═══ GIVEN RECORDS

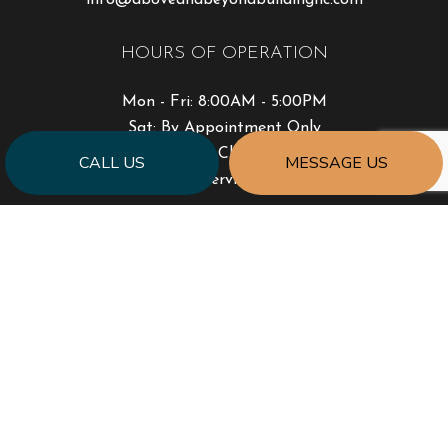
HOURS OF OPERATION
Mon - Fri: 8:00AM - 5:00PM
Sat: By Appointment Only
Sun: Closed
CALL US
MESSAGE US
Emergency Services Available
PAYMENT METHODS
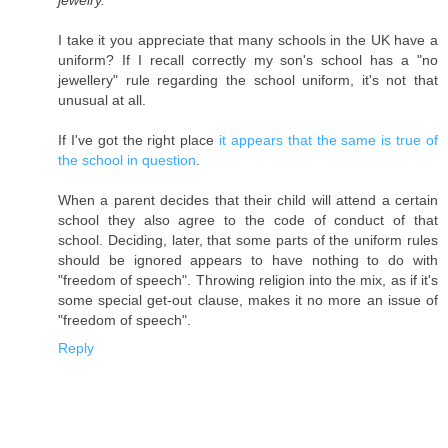
jewelry.
I take it you appreciate that many schools in the UK have a
uniform? If I recall correctly my son's school has a "no
jewellery" rule regarding the school uniform, it's not that
unusual at all.
If I've got the right place
it appears that the same is true of
the school in question
.
When a parent decides that their child will attend a certain
school they also agree to the code of conduct of that
school. Deciding, later, that some parts of the uniform rules
should be ignored appears to have nothing to do with
"freedom of speech". Throwing religion into the mix, as if it's
some special get-out clause, makes it no more an issue of
"freedom of speech".
Reply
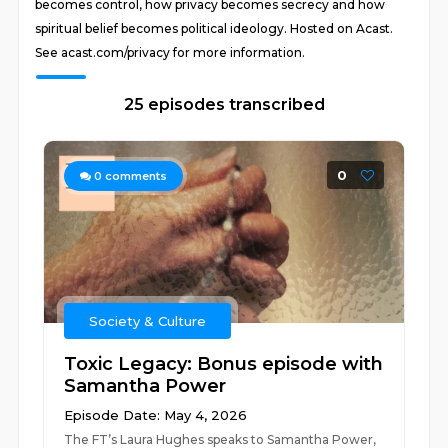
becomes control, how privacy becomes secrecy and how
spiritual belief becomes political ideology. Hosted on Acast.
See acast.com/privacy for more information.
25 episodes transcribed
0
0
comments
Society & Culture
Toxic Legacy: Bonus episode with
Samantha Power
Episode Date: May 4, 2026
The FT’s Laura Hughes speaks to Samantha Power,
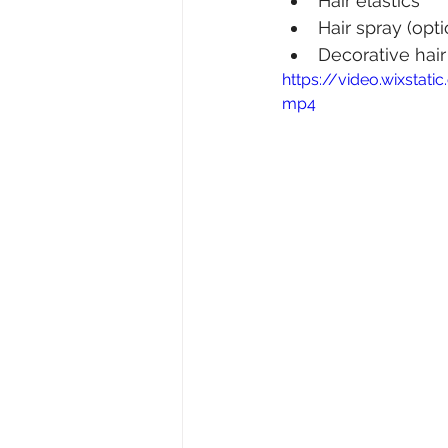
Hair elastics
Hair spray (opti
Decorative hair
https://video.wixsta
mp4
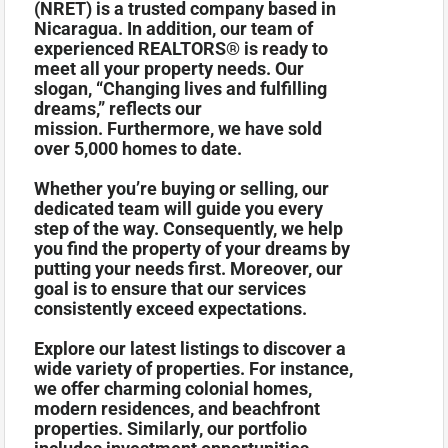
(NRET) is a trusted company based in
Nicaragua. In addition, our team of
experienced REALTORS® is ready to
meet all your property needs. Our
slogan, “Changing lives and fulfilling
dreams,” reflects our
mission. Furthermore, we have sold
over 5,000 homes to date.
Whether you’re buying or selling, our
dedicated team will guide you every
step of the way. Consequently, we help
you find the property of your dreams by
putting your needs first. Moreover, our
goal is to ensure that our services
consistently exceed expectations.
Explore our latest listings to discover a
wide variety of properties. For instance,
we offer charming colonial homes,
modern residences, and beachfront
properties. Similarly, our portfolio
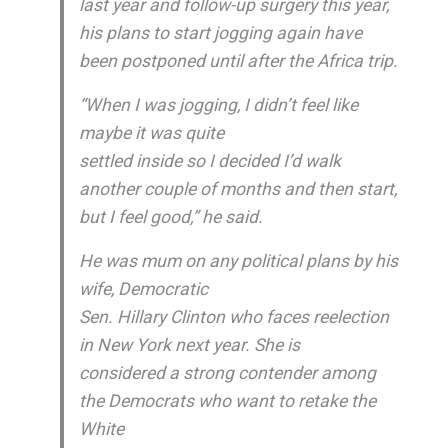
last year and follow-up surgery this year,
his plans to start jogging again have
been postponed until after the Africa trip.
“When I was jogging, I didn’t feel like
maybe it was quite
settled inside so I decided I’d walk
another couple of months and then start,
but I feel good,” he said.
He was mum on any political plans by his
wife, Democratic
Sen. Hillary Clinton who faces reelection
in New York next year. She is
considered a strong contender among
the Democrats who want to retake the
White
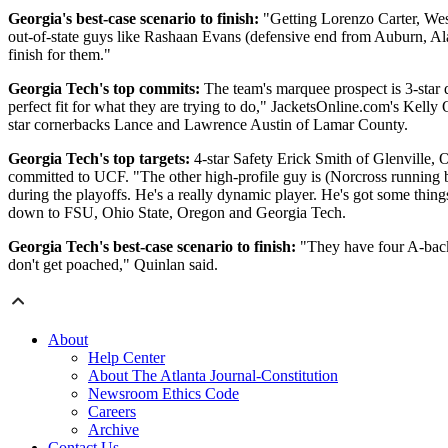
Georgia's best-case scenario to finish:
"Getting Lorenzo Carter, Wes
out-of-state guys like Rashaan Evans (defensive end from Auburn, Ala.
finish for them."
Georgia Tech's top commits:
The team's marquee prospect is 3-star
perfect fit for what they are trying to do," JacketsOnline.com's Kelly
star cornerbacks Lance and Lawrence Austin of Lamar County.
Georgia Tech's top targets:
4-star Safety Erick Smith of Glenville, 
committed to UCF. "The other high-profile guy is (Norcross running b
during the playoffs. He's a really dynamic player. He's got some thi
down to FSU, Ohio State, Oregon and Georgia Tech.
Georgia Tech's best-case scenario to finish:
"They have four A-back t
don't get poached," Quinlan said.
About
Help Center
About The Atlanta Journal-Constitution
Newsroom Ethics Code
Careers
Archive
Contact Us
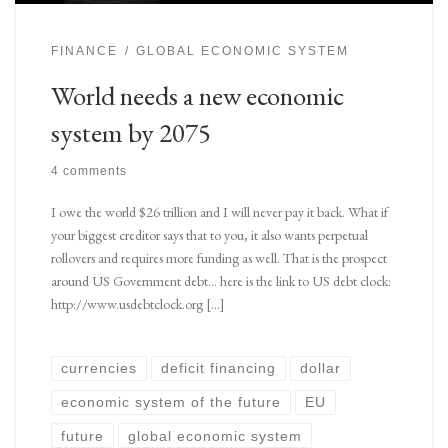
FINANCE
GLOBAL ECONOMIC SYSTEM
World needs a new economic
system by 2075
4 comments
I owe the world $26 trillion and I will never pay it back. What if
your biggest creditor says that to you, it also wants perpetual
rollovers and requires more funding as well. That is the prospect
around US Government debt… here is the link to US debt clock:
http://www.usdebtclock.org […]
currencies
deficit financing
dollar
economic system of the future
EU
future
global economic system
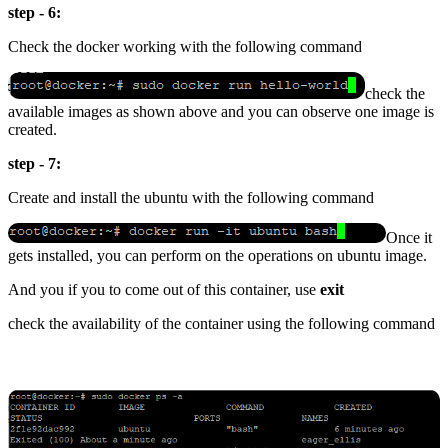
step - 6:
Check the docker working with the following command
check the
available images as shown above and you can observe one image is
created.
step - 7:
Create and install the ubuntu with the following command
Once it
gets installed, you can perform on the operations on ubuntu image.
And you if you to come out of this container, use
exit
check the availability of the container using the following command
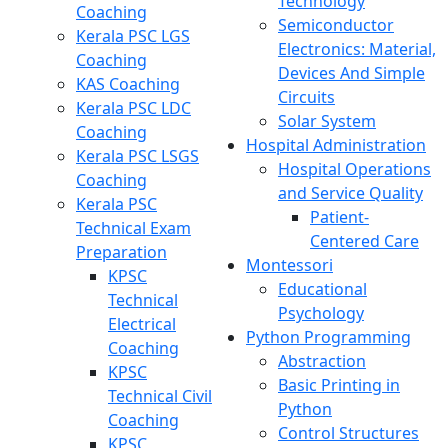
Technology
Coaching
Semiconductor
Kerala PSC LGS
Electronics: Material,
Coaching
Devices And Simple
KAS Coaching
Circuits
Kerala PSC LDC
Solar System
Coaching
Hospital Administration
Kerala PSC LSGS
Hospital Operations
Coaching
and Service Quality
Kerala PSC
Patient-
Technical Exam
Centered Care
Preparation
Montessori
KPSC
Educational
Technical
Psychology
Electrical
Python Programming
Coaching
Abstraction
KPSC
Basic Printing in
Technical Civil
Python
Coaching
Control Structures
KPSC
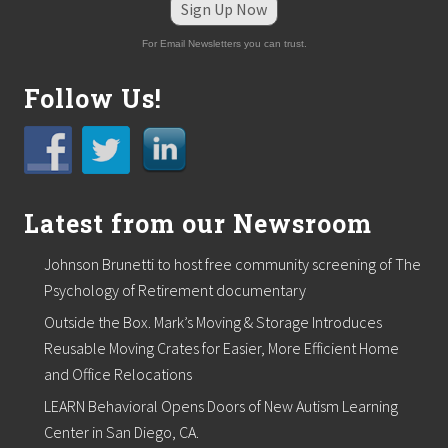
g
Sign Up Now
F
a
For Email Newsletters you can trust.
t
h
e
Follow Us!
r
’
s
D
a
y
Latest from our Newsroom
Johnson Brunetti to host free community screening of The
Psychology of Retirement documentary
Outside the Box. Mark’s Moving & Storage Introduces
Reusable Moving Crates for Easier, More Efficient Home
and Office Relocations
LEARN Behavioral Opens Doors of New Autism Learning
Center in San Diego, CA.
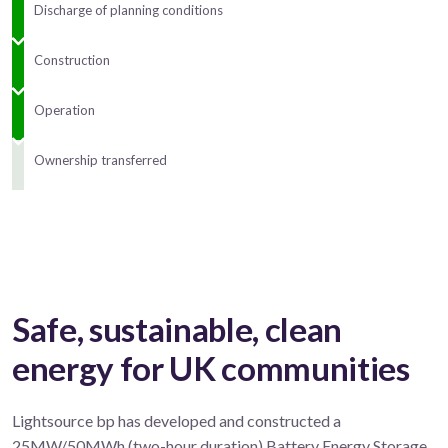
Discharge of planning conditions
Construction
Operation
Ownership transferred
Safe, sustainable, clean
energy for UK communities
Lightsource bp has developed and constructed a
25MW/50MWh (two-hour duration) Battery Energy Storage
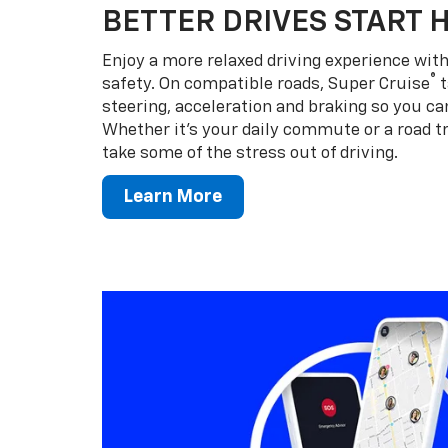
BETTER DRIVES START 
Enjoy a more relaxed driving experience wi
®
safety. On compatible roads, Super Cruise
t
steering, acceleration and braking so you can
Whether it’s your daily commute or a road tr
take some of the stress out of driving.
Learn More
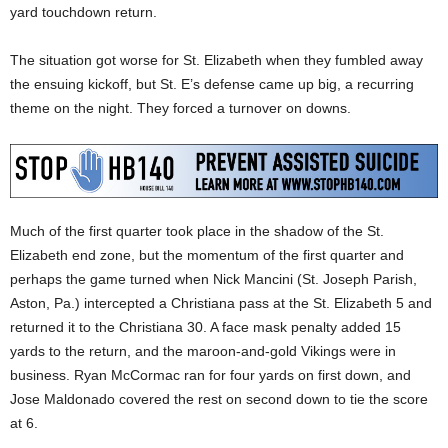
yard touchdown return.
The situation got worse for St. Elizabeth when they fumbled away
the ensuing kickoff, but St. E’s defense came up big, a recurring
theme on the night. They forced a turnover on downs.
Much of the first quarter took place in the shadow of the St.
Elizabeth end zone, but the momentum of the first quarter and
perhaps the game turned when Nick Mancini (St. Joseph Parish,
Aston, Pa.) intercepted a Christiana pass at the St. Elizabeth 5 and
returned it to the Christiana 30. A face mask penalty added 15
yards to the return, and the maroon-and-gold Vikings were in
business. Ryan McCormac ran for four yards on first down, and
Jose Maldonado covered the rest on second down to tie the score
at 6.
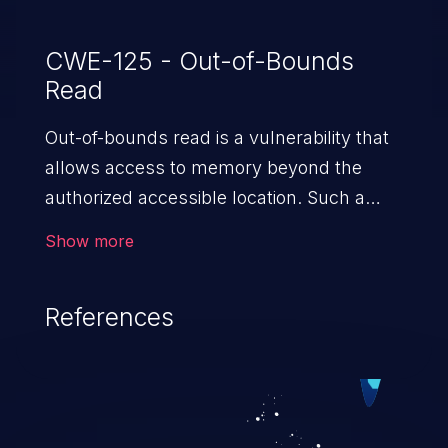
CWE-125 - Out-of-Bounds
Read
Out-of-bounds read is a vulnerability that
allows access to memory beyond the
authorized accessible location. Such a
vulnerability compromises the
Show more
confidentiality of the trusted environment
in the application and enables an attacker
References
to launch further attacks by leveraging
the exposed information.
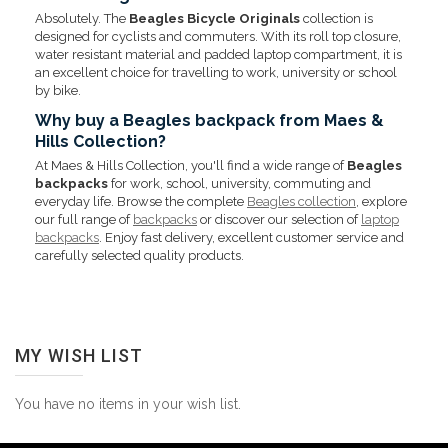
Absolutely. The
Beagles Bicycle Originals
collection is
designed for cyclists and commuters. With its roll top closure,
water resistant material and padded laptop compartment, it is
an excellent choice for travelling to work, university or school
by bike.
Why buy a Beagles backpack from Maes &
Hills Collection?
At Maes & Hills Collection, you'll find a wide range of
Beagles
backpacks
for work, school, university, commuting and
everyday life. Browse the complete
Beagles collection
, explore
our full range of
backpacks
or discover our selection of
laptop
backpacks
. Enjoy fast delivery, excellent customer service and
carefully selected quality products.
MY WISH LIST
You have no items in your wish list.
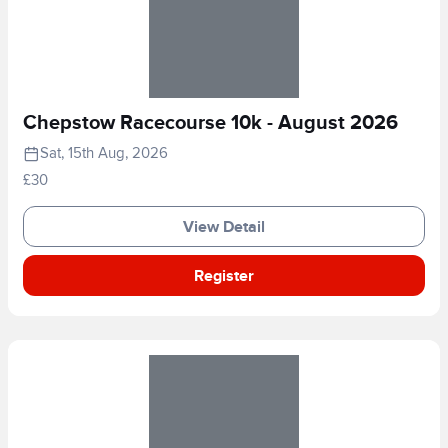
Chepstow Racecourse 10k - August 2026
Sat, 15th Aug, 2026
£30
View Detail
Register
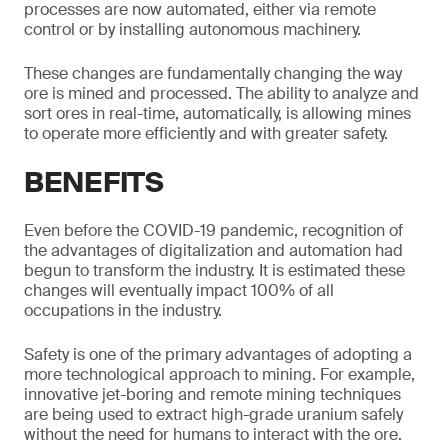
processes are now automated, either via remote
control or by installing autonomous machinery.
These changes are fundamentally changing the way
ore is mined and processed. The ability to analyze and
sort ores in real-time, automatically, is allowing mines
to operate more efficiently and with greater safety.
BENEFITS
Even before the COVID-19 pandemic, recognition of
the advantages of digitalization and automation had
begun to transform the industry. It is estimated these
changes will eventually impact 100% of all
occupations in the industry.
Safety is one of the primary advantages of adopting a
more technological approach to mining. For example,
innovative jet-boring and remote mining techniques
are being used to extract high-grade uranium safely
without the need for humans to interact with the ore.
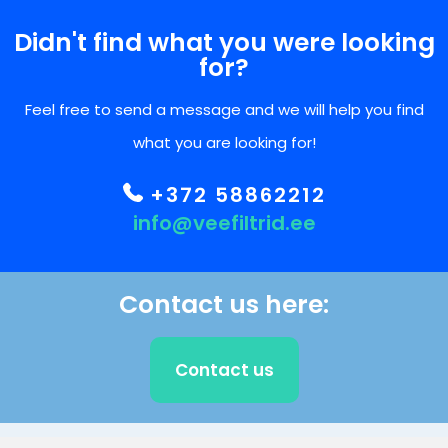
Didn't find what you were looking
for?
Feel free to send a message and we will help you find
what you are looking for!
+372 58862212
info@veefiltrid.ee
Contact us here:
Contact us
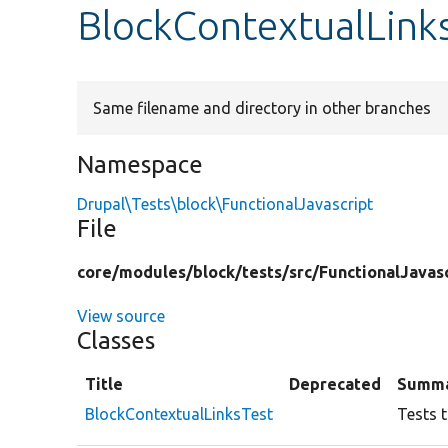
BlockContextualLink
Same filename and directory in other branches
Namespace
Drupal\Tests\block\FunctionalJavascript
File
core/
modules/
block/
tests/
src/
FunctionalJavasc
View source
Classes
Title
Deprecated
Summ
BlockContextualLinksTest
Tests t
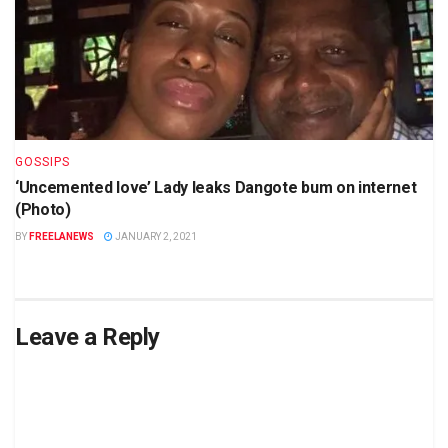
GOSSIPS
‘Uncemented love’ Lady leaks Dangote bum on internet
(Photo)
BY
FREELANEWS
JANUARY 2, 2021
Leave a Reply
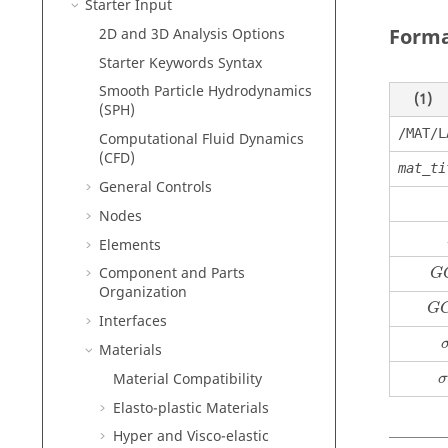
Starter Input
Form
2D and 3D Analysis Options
Starter Keywords Syntax
Smooth Particle Hydrodynamics
(1)
(SPH)
/MAT/L
Computational Fluid Dynamics
(CFD)
mat_ti
General Controls
Nodes
Elements
Component and Parts
G
Organization
G
Interfaces
Materials
Material Compatibility
σ
Elasto-plastic Materials
Hyper and Visco-elastic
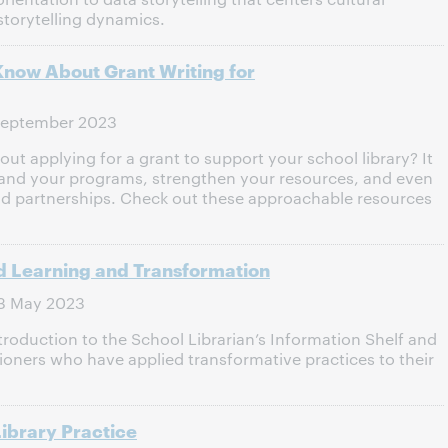
storytelling dynamics.
Know About Grant Writing for
September 2023
t applying for a grant to support your school library? It
pand your programs, strengthen your resources, and even
nd partnerships. Check out these approachable resources
d Learning and Transformation
3 May 2023
ntroduction to the School Librarian’s Information Shelf and
ioners who have applied transformative practices to their
ibrary Practice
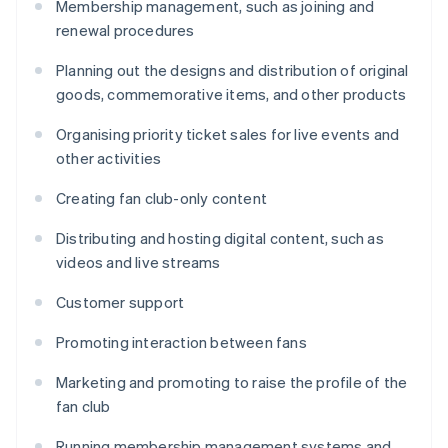
Membership management, such as joining and
renewal procedures
Planning out the designs and distribution of original
goods, commemorative items, and other products
Organising priority ticket sales for live events and
other activities
Creating fan club-only content
Distributing and hosting digital content, such as
videos and live streams
Customer support
Promoting interaction between fans
Marketing and promoting to raise the profile of the
fan club
Running membership management systems and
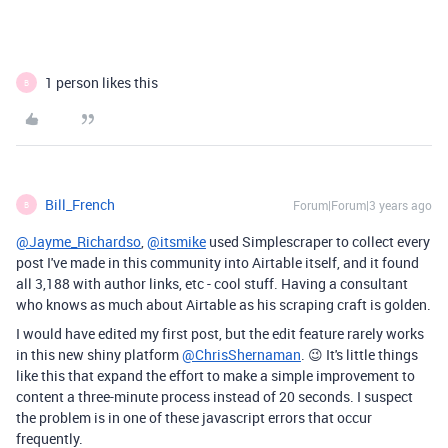
1 person likes this
B
Bill_French
Forum|Forum|3 years ago
B
@Jayme_Richardso
,
@itsmike
used Simplescraper to collect every
post I've made in this community into Airtable itself, and it found
all 3,188 with author links, etc - cool stuff. Having a consultant
who knows as much about Airtable as his scraping craft is golden.
I would have edited my first post, but the edit feature rarely works
in this new shiny platform
@ChrisShernaman
. 😉 It's little things
like this that expand the effort to make a simple improvement to
content a three-minute process instead of 20 seconds. I suspect
the problem is in one of these javascript errors that occur
frequently.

══════

» EXERCISE DIRECTIONS:
Rewrite the lines from the one with "storytelling dynamics." to the one with "ibrary Practice", renaming "resources" to "materials" and leaving everything else the same.

» ANSWER FOR THE TASK:
storytelling dynamics.
Know About Grant Writing for
September 2023
t applying for a grant to support your school library? It
pand your programs, strengthen your materials, and even
nd partnerships. Check out these approachable materials
d Learning and Transformation
3 May 2023
ntroduction to the School Librarian’s Information Shelf and
ioners who have applied transformative practices to their
ibrary Practice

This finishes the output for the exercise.